W ostatni poniedziałek umowę przyjęła, nie bez wątpliwości, rada nadzorcza LOT. Jej zaakceptowanie rekomendował przewodniczący rady nadzorczej Jacek Krawczyk. Przewodniczący ZZPK Ireneusz Oziembała, który parafował 13 sierpnia porozumienie z zarządem, nie chciał wczoraj rozmawiać z „Rz” na temat wątpliwości kolegów.

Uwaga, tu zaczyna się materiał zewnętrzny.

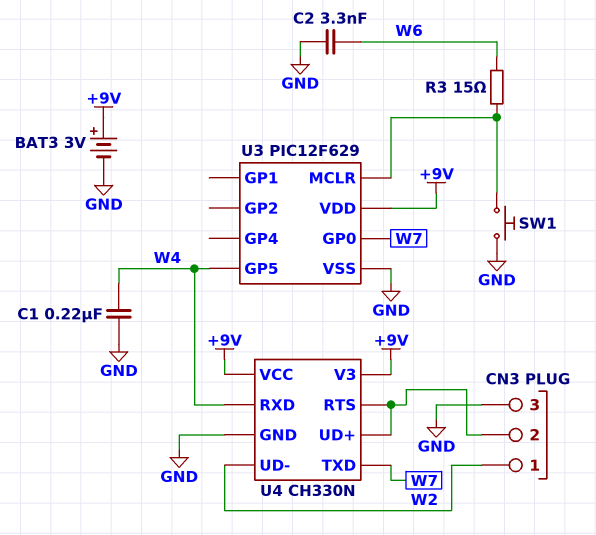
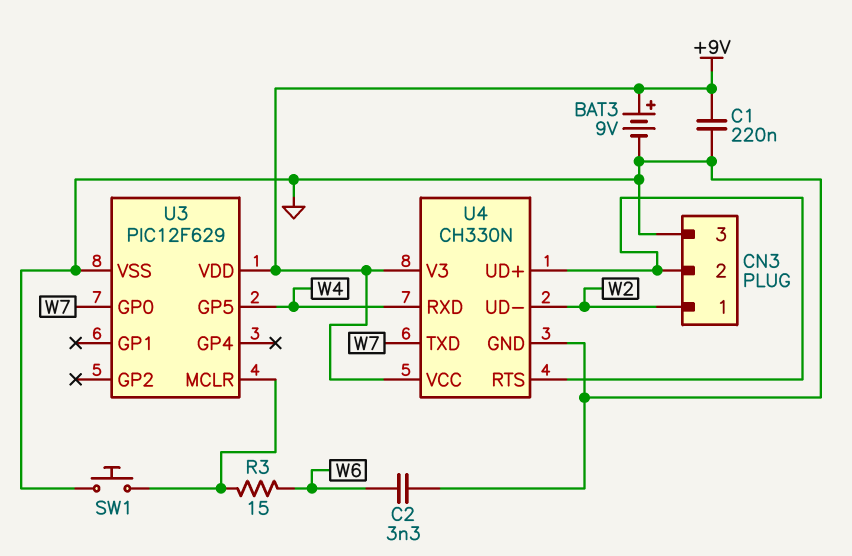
BAT3: 3V (plus +9V, minus GND) -> 9V (plus +9V, minus GND)
C1: 220nF (GND, W4) -> 220nF (+9V, GND)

W dokumencie zaakceptowanym przez zarząd ZZPK ustalono, że nie będzie w firmie strajku. Przynajmniej przez rok miało nie być również sporu na tle roszczeniowym. Wczoraj się zaczął. Uzgodniono także m.in., że pilot, który zwolni się przed upływem pięciu lat pracy, będzie musiał zwrócić koszty szkolenia poniesione przez spółkę. Dodatkowo LOT zobowiązał się do wprowadzenia programu pełnego zatrudnienia, na który składają się m.in. zachęty finansowe oraz urlopy bezpłatne.
Tymczasem do wynegocjowanych już punktów dołączono kolejne, których zarząd LOT nie zaakceptował. Dlatego od środy niektórzy członkowie ZZPK na lotniskach pojawili się w żółtych, odblaskowych kamizelkach.